I also don’t understand what all the excitement is about, because Altiverb’s ToddAO is certainly not one of its best. (It’s an older one, dating from a period when AudioEase’s IR’s still were quite uneven in quality.) In fact, I find ToddAO much more a bringer of problematic sound than one of spatial awesomeness: its stereo image is poorly balanced and the thing is also rather dense and heavy sounding, I find. About the only thing it’s got going for it, is its name.

__


----------



## Project Anvil (Mar 15, 2021)

@re-peat I am not sure how I would check if it's the one from Altiverb since I don't have Altiverb. If you have it, perhaps you can compare the files? Obviously I don't mean to share files illegally.

The same file was posted here 15 (!!) years ago: https://www.logicprohelp.com/forum/viewtopic.php?t=2285

Windows says the file from that 15yo post and the one I shared are the same.





And also shared on VI-C in 2020 (and often before that, afaik): https://vi-control.net/community/th...-mgm-scoring-stage-at-sony.96657/post-4610865

So wherever it's from, it's been out on the internet for ages. I do appreciate the concern though and will happily take this post down if requested.


----------



## Cinemascore (Mar 16, 2021)

re-peat said:


> The only 'official' ToddAO IR I know of, is the one AudioEase recorded for Altiverb.

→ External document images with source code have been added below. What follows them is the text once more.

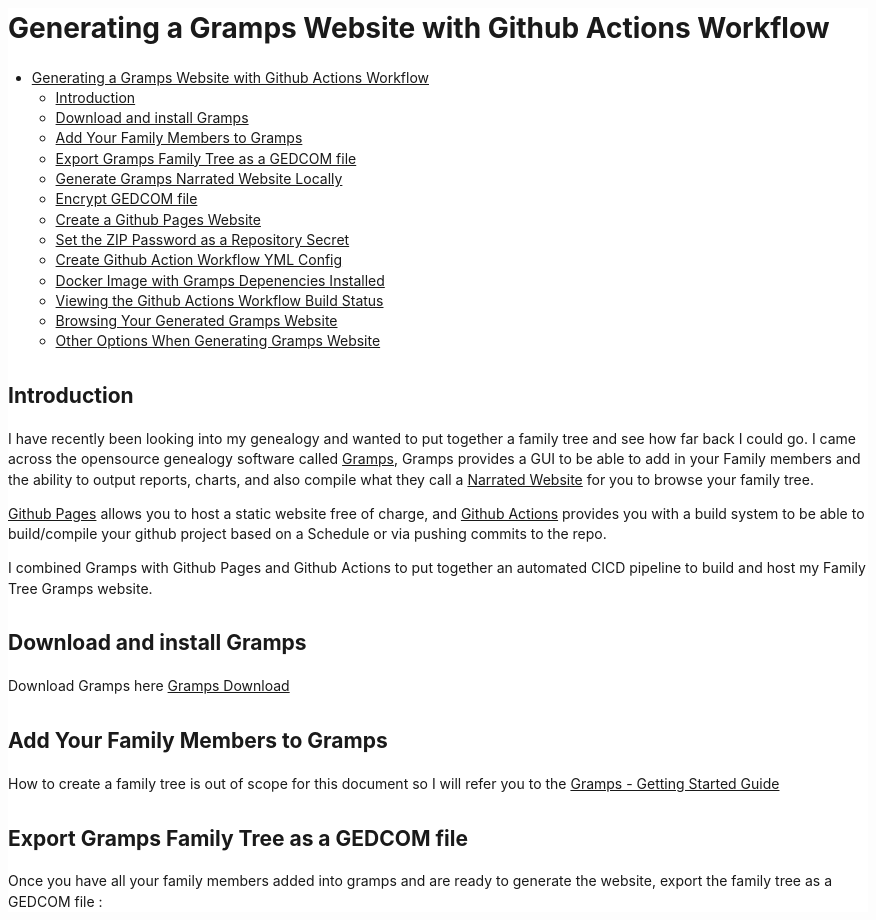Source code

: # Generating a Gramps Website with Github Actions Workflow

- [Generating a Gramps Website with Github Actions Workflow](#generating-a-gramps-website-with-github-actions-workflow)
  - [Introduction](#introduction)
  - [Download and install Gramps](#download-and-install-gramps)
  - [Add Your Family Members to Gramps](#add-your-family-members-to-gramps)
  - [Export Gramps Family Tree as a GEDCOM file](#export-gramps-family-tree-as-a-gedcom-file)
  - [Generate Gramps Narrated Website Locally](#generate-gramps-narrated-website-locally)
  - [Encrypt GEDCOM file](#encrypt-gedcom-file)
  - [Create a Github Pages Website](#create-a-github-pages-website)
  - [Set the ZIP Password as a Repository Secret](#set-the-zip-password-as-a-repository-secret)
  - [Create Github Action Workflow YML Config](#create-github-action-workflow-yml-config)
  - [Docker Image with Gramps Depenencies Installed](#docker-image-with-gramps-depenencies-installed)
  - [Viewing the Github Actions Workflow Build Status](#viewing-the-github-actions-workflow-build-status)
  - [Browsing Your Generated Gramps Website](#browsing-your-generated-gramps-website)
  - [Other Options When Generating Gramps Website](#other-options-when-generating-gramps-website)

## Introduction

I have recently been looking into my genealogy and wanted to put together a family tree and see how far back I could go.
I came across the opensource genealogy software called [Gramps](https://gramps-project.org/), 
Gramps provides a GUI to be able to add in your Family members and the ability to output reports, charts, and also compile what they call a [Narrated Website](https://gramps-project.org/wiki/index.php/Howto:_Make_a_genealogy_website_with_Gramps) for you to browse your family tree.

[Github Pages](https://pages.github.com/) allows you to host a static website free of charge, and [Github Actions](https://docs.github.com/en/actions) provides you with a build system to be able to build/compile your github project based on a Schedule or via pushing commits to the repo.

I combined Gramps with Github Pages and Github Actions to put together an automated CICD pipeline to build and host my Family Tree Gramps website.

## Download and install Gramps

Download Gramps here [Gramps Download](https://gramps-project.org/blog/download/)

## Add Your Family Members to Gramps

How to create a family tree is out of scope for this document so I will refer you to the [Gramps - Getting Started Guide](https://gramps-project.org/wiki/index.php/Gramps_5.1_Wiki_Manual_-_Getting_started)

## Export Gramps Family Tree as a GEDCOM file

Once you have all your family members added into gramps and are ready to generate the website, export the family tree as a GEDCOM file :
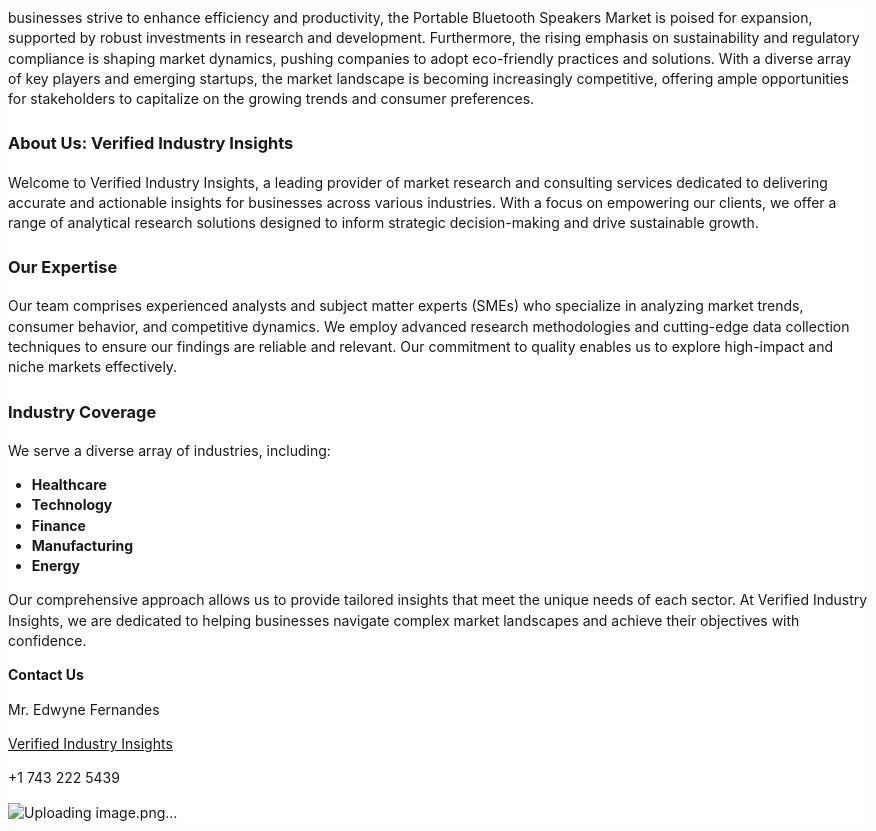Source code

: businesses strive to enhance efficiency and productivity, the Portable Bluetooth Speakers Market is poised for expansion, supported by robust investments in research and development. Furthermore, the rising emphasis on sustainability and regulatory compliance is shaping market dynamics, pushing companies to adopt eco-friendly practices and solutions. With a diverse array of key players and emerging startups, the market landscape is becoming increasingly competitive, offering ample opportunities for stakeholders to capitalize on the growing trends and consumer preferences.</p><h3>About Us: Verified Industry Insights</h3><p>Welcome to Verified Industry Insights, a leading provider of market research and consulting services dedicated to delivering accurate and actionable insights for businesses across various industries. With a focus on empowering our clients, we offer a range of analytical research solutions designed to inform strategic decision-making and drive sustainable growth.</p><h3>Our Expertise</h3><p>Our team comprises experienced analysts and subject matter experts (SMEs) who specialize in analyzing market trends, consumer behavior, and competitive dynamics. We employ advanced research methodologies and cutting-edge data collection techniques to ensure our findings are reliable and relevant. Our commitment to quality enables us to explore high-impact and niche markets effectively.</p><h3>Industry Coverage</h3><p>We serve a diverse array of industries, including:</p><ul><li><strong>Healthcare</strong></li><li><strong>Technology</strong></li><li><strong>Finance</strong></li><li><strong>Manufacturing</strong></li><li><strong>Energy</strong></li></ul><p>Our comprehensive approach allows us to provide tailored insights that meet the unique needs of each sector. At Verified Industry Insights, we are dedicated to helping businesses navigate complex market landscapes and achieve their objectives with confidence.</p><p><strong>Contact Us</strong></p><p>Mr. Edwyne Fernandes</p><p><a href="https://www.verifiedindustryinsights.com/">Verified Industry Insights</a></p><p>+1 743 222 5439</p>
![Uploading image.png…]()
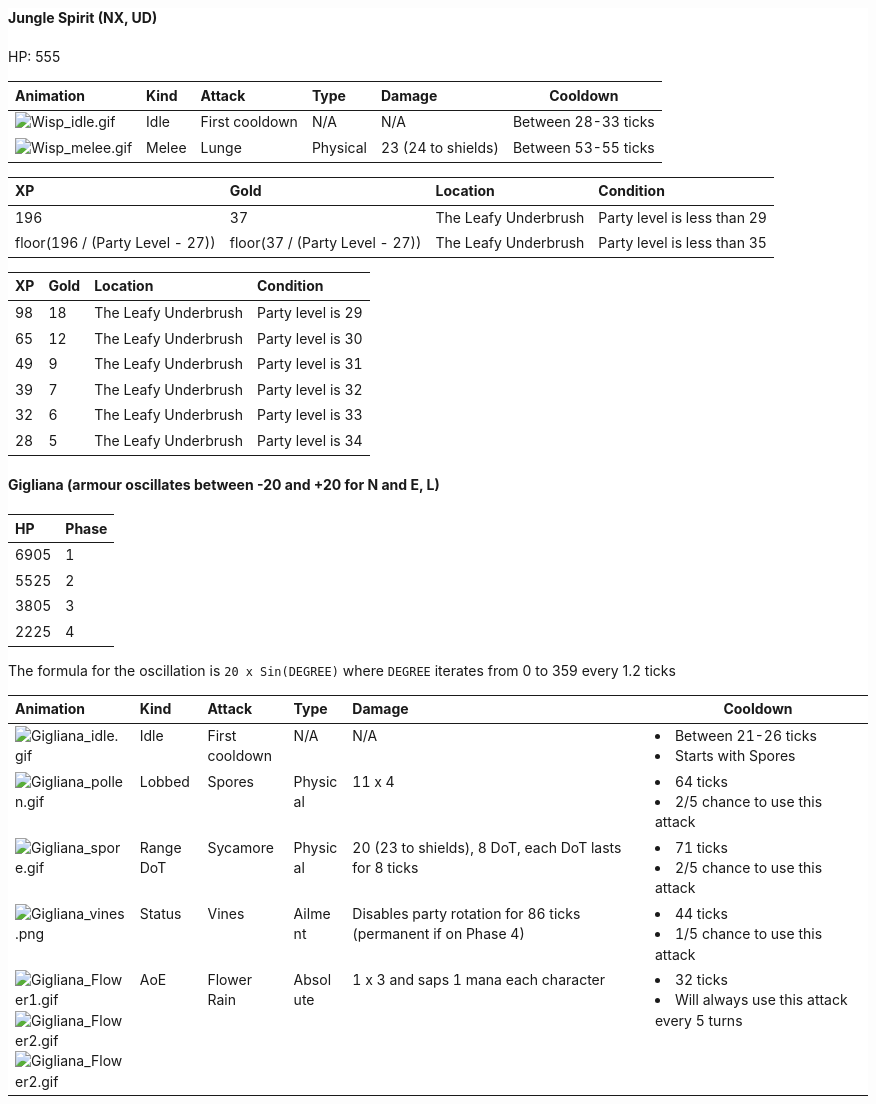 #### Jungle Spirit (NX, UD)

HP: 555

| Animation                                   | Kind  | Attack         | Type     | Damage             | Cooldown            |
| :------------------------------------------ | :---- | :------------- | :------- | :----------------- | ------------------- |
| ![Wisp_idle.gif](/img/tse1/Wisp_idle.gif)   | Idle  | First cooldown | N/A      | N/A                | Between 28-33 ticks |
| ![Wisp_melee.gif](/img/tse1/Wisp_melee.gif) | Melee | Lunge          | Physical | 23 (24 to shields) | Between 53-55 ticks |

| XP                              | Gold                           | Location             | Condition                   |
| :------------------------------ | :----------------------------- | :------------------- | :-------------------------- |
| 196                             | 37                             | The Leafy Underbrush | Party level is less than 29 |
| floor(196 / (Party Level - 27)) | floor(37 / (Party Level - 27)) | The Leafy Underbrush | Party level is less than 35 |

| XP  | Gold | Location             | Condition         |
| :-- | :--- | :------------------- | :---------------- |
| 98  | 18   | The Leafy Underbrush | Party level is 29 |
| 65  | 12   | The Leafy Underbrush | Party level is 30 |
| 49  | 9    | The Leafy Underbrush | Party level is 31 |
| 39  | 7    | The Leafy Underbrush | Party level is 32 |
| 32  | 6    | The Leafy Underbrush | Party level is 33 |
| 28  | 5    | The Leafy Underbrush | Party level is 34 |

#### Gigliana (armour oscillates between -20 and +20 for N and E, L)

| HP   | Phase |
| :--- | :---- |
| 6905 | 1     |
| 5525 | 2     |
| 3805 | 3     |
| 2225 | 4     |

The formula for the oscillation is `20 x Sin(DEGREE)` where `DEGREE` iterates from 0 to 359 every 1.2 ticks

| Animation                                                                                                                                                                         | Kind      | Attack         | Type     | Damage                                                         | Cooldown                                                            |
| :-------------------------------------------------------------------------------------------------------------------------------------------------------------------------------- | :-------- | :------------- | :------- | :------------------------------------------------------------- | ------------------------------------------------------------------- |
| ![Gigliana_idle.gif](/img/tse1/Gigliana_idle.gif)                                                                                                                                 | Idle      | First cooldown | N/A      | N/A                                                            | <li>Between 21-26 ticks</li><li>Starts with Spores</li>             |
| ![Gigliana_pollen.gif](/img/tse1/Gigliana_pollen.gif)                                                                                                                             | Lobbed    | Spores         | Physical | 11 x 4                                                         | <li>64 ticks</li><li>2/5 chance to use this attack</li>             |
| ![Gigliana_spore.gif](/img/tse1/Gigliana_spore.gif)                                                                                                                               | Range DoT | Sycamore       | Physical | 20 (23 to shields), 8 DoT, each DoT lasts for 8 ticks          | <li>71 ticks</li><li>2/5 chance to use this attack </li>            |
| ![Gigliana_vines.png](/img/tse1/Gigliana_vines.png)                                                                                                                               | Status    | Vines          | Ailment  | Disables party rotation for 86 ticks (permanent if on Phase 4) | <li>44 ticks</li><li>1/5 chance to use this attack </li>            |
| ![Gigliana_Flower1.gif](/img/tse1/Gigliana_Flower1.gif)<br>![Gigliana_Flower2.gif](/img/tse1/Gigliana_Flower2.gif)<br>![Gigliana_Flower2.gif](/img/tse1/Gigliana_Flower3.gif)<br> | AoE       | Flower Rain    | Absolute | 1 x 3 and saps 1 mana each character                           | <li>32 ticks</li><li>Will always use this attack every 5 turns</li> |
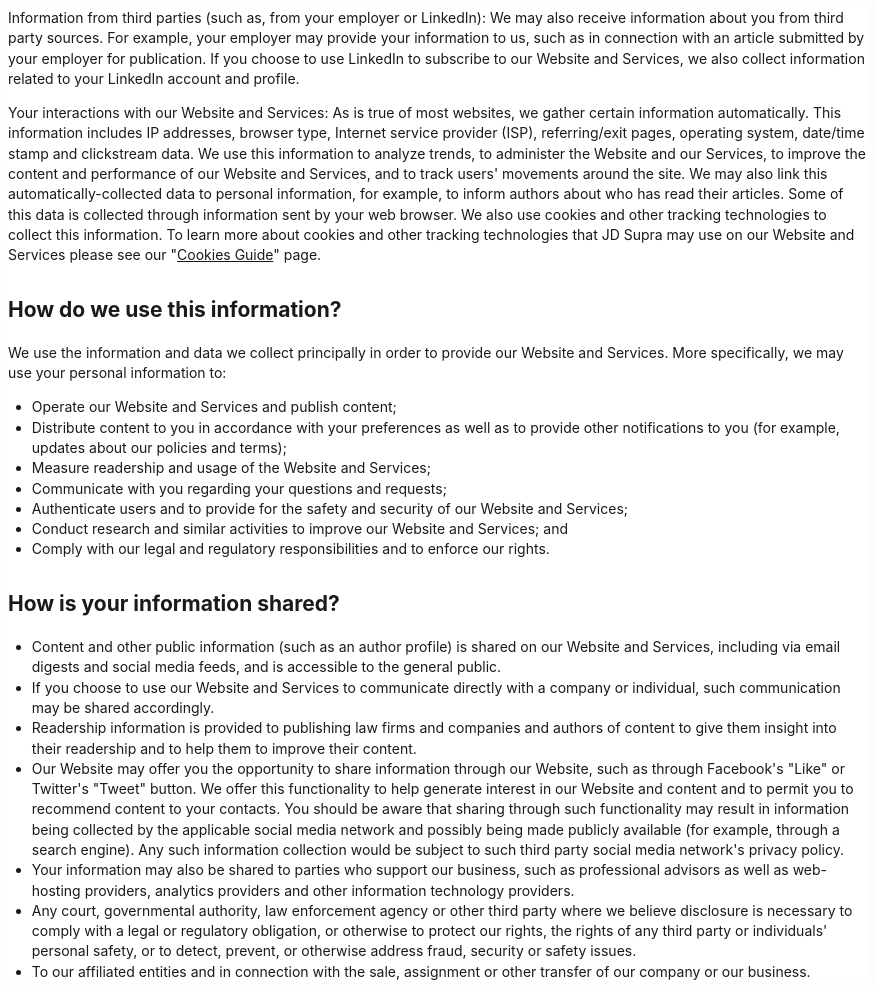Information from third parties (such as, from your employer or LinkedIn): We may also receive information about you from third party sources. For example, your employer may provide your information to us, such as in connection with an article submitted by your employer for publication. If you choose to use LinkedIn to subscribe to our Website and Services, we also collect information related to your LinkedIn account and profile.

Your interactions with our Website and Services: As is true of most websites, we gather certain information automatically. This information includes IP addresses, browser type, Internet service provider (ISP), referring/exit pages, operating system, date/time stamp and clickstream data. We use this information to analyze trends, to administer the Website and our Services, to improve the content and performance of our Website and Services, and to track users' movements around the site. We may also link this automatically-collected data to personal information, for example, to inform authors about who has read their articles. Some of this data is collected through information sent by your web browser. We also use cookies and other tracking technologies to collect this information. To learn more about cookies and other tracking technologies that JD Supra may use on our Website and Services please see our "[Cookies Guide](https://www.jdsupra.com/terms/privacy.aspx#cookiesguide)" page.

## How do we use this information?

We use the information and data we collect principally in order to provide our Website and Services. More specifically, we may use your personal information to:

-   Operate our Website and Services and publish content;
-   Distribute content to you in accordance with your preferences as well as to provide other notifications to you (for example, updates about our policies and terms);
-   Measure readership and usage of the Website and Services;
-   Communicate with you regarding your questions and requests;
-   Authenticate users and to provide for the safety and security of our Website and Services;
-   Conduct research and similar activities to improve our Website and Services; and
-   Comply with our legal and regulatory responsibilities and to enforce our rights.

## How is your information shared?

-   Content and other public information (such as an author profile) is shared on our Website and Services, including via email digests and social media feeds, and is accessible to the general public.
-   If you choose to use our Website and Services to communicate directly with a company or individual, such communication may be shared accordingly.
-   Readership information is provided to publishing law firms and companies and authors of content to give them insight into their readership and to help them to improve their content.
-   Our Website may offer you the opportunity to share information through our Website, such as through Facebook's "Like" or Twitter's "Tweet" button. We offer this functionality to help generate interest in our Website and content and to permit you to recommend content to your contacts. You should be aware that sharing through such functionality may result in information being collected by the applicable social media network and possibly being made publicly available (for example, through a search engine). Any such information collection would be subject to such third party social media network's privacy policy.
-   Your information may also be shared to parties who support our business, such as professional advisors as well as web-hosting providers, analytics providers and other information technology providers.
-   Any court, governmental authority, law enforcement agency or other third party where we believe disclosure is necessary to comply with a legal or regulatory obligation, or otherwise to protect our rights, the rights of any third party or individuals' personal safety, or to detect, prevent, or otherwise address fraud, security or safety issues.
-   To our affiliated entities and in connection with the sale, assignment or other transfer of our company or our business.
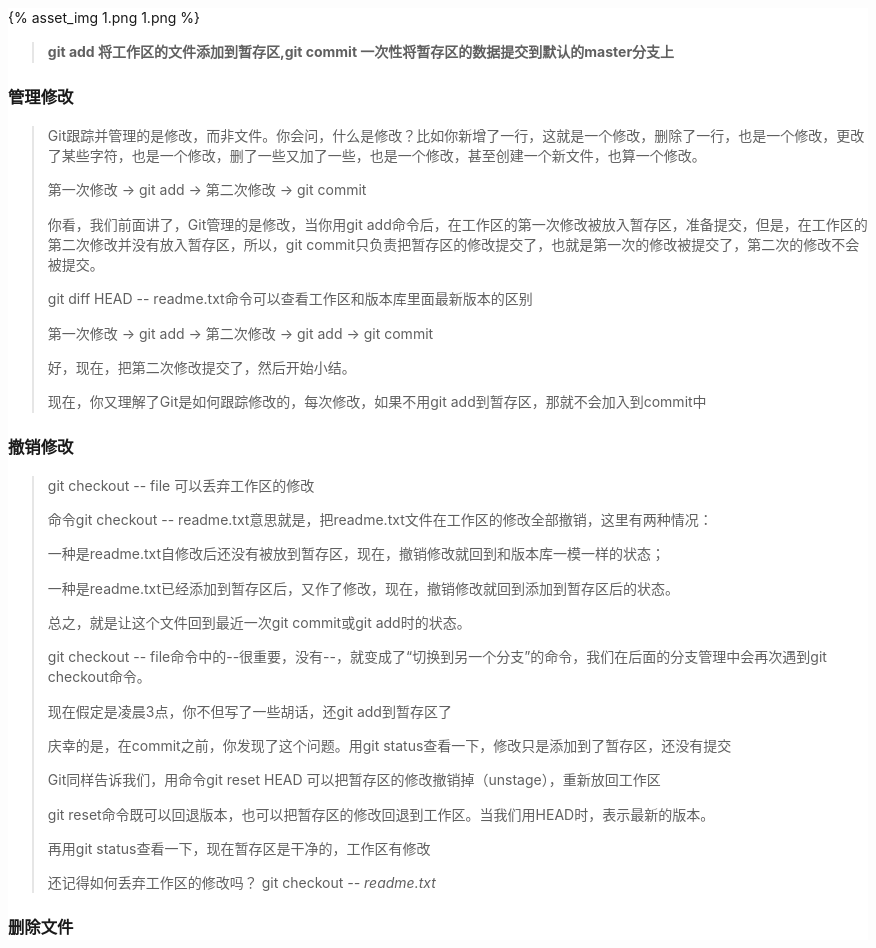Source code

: {% asset_img 1.png 1.png %}

> **git add 将工作区的文件添加到暂存区,git commit 一次性将暂存区的数据提交到默认的master分支上**



### 管理修改

> Git跟踪并管理的是修改，而非文件。你会问，什么是修改？比如你新增了一行，这就是一个修改，删除了一行，也是一个修改，更改了某些字符，也是一个修改，删了一些又加了一些，也是一个修改，甚至创建一个新文件，也算一个修改。
>
> 第一次修改 -> git add -> 第二次修改 -> git commit
>
> 你看，我们前面讲了，Git管理的是修改，当你用git add命令后，在工作区的第一次修改被放入暂存区，准备提交，但是，在工作区的第二次修改并没有放入暂存区，所以，git commit只负责把暂存区的修改提交了，也就是第一次的修改被提交了，第二次的修改不会被提交。
>
> git diff HEAD -- readme.txt命令可以查看工作区和版本库里面最新版本的区别
>
> 第一次修改 -> git add -> 第二次修改 -> git add -> git commit
>
> 好，现在，把第二次修改提交了，然后开始小结。
>
> 现在，你又理解了Git是如何跟踪修改的，每次修改，如果不用git add到暂存区，那就不会加入到commit中



### **撤销修改**

> git checkout -- file  可以丢弃工作区的修改
>
> 命令git checkout -- readme.txt意思就是，把readme.txt文件在工作区的修改全部撤销，这里有两种情况：
>
> 一种是readme.txt自修改后还没有被放到暂存区，现在，撤销修改就回到和版本库一模一样的状态；
>
> 一种是readme.txt已经添加到暂存区后，又作了修改，现在，撤销修改就回到添加到暂存区后的状态。
>
> 总之，就是让这个文件回到最近一次git commit或git add时的状态。
>
> git checkout -- file命令中的--很重要，没有--，就变成了“切换到另一个分支”的命令，我们在后面的分支管理中会再次遇到git checkout命令。
>
> 现在假定是凌晨3点，你不但写了一些胡话，还git add到暂存区了
>
> 庆幸的是，在commit之前，你发现了这个问题。用git status查看一下，修改只是添加到了暂存区，还没有提交
>
> Git同样告诉我们，用命令git reset HEAD <file>可以把暂存区的修改撤销掉（unstage），重新放回工作区
>
> git reset命令既可以回退版本，也可以把暂存区的修改回退到工作区。当我们用HEAD时，表示最新的版本。
>
> 再用git status查看一下，现在暂存区是干净的，工作区有修改
>
> 还记得如何丢弃工作区的修改吗？         git checkout *-- readme.txt*



### 删除文件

Hi there. Waves IR-1 offers IRs from Todd-AO, albeit a much smaller selection than those found within Altiverb. They are found within the IR collection link from Waves mentioned above.


----------



## tabulius (Mar 25, 2021)

Thanks for sharing! Infinite series instruments placed into a Bersa hall and sent to Todd-AO reverb works like a charm!


----------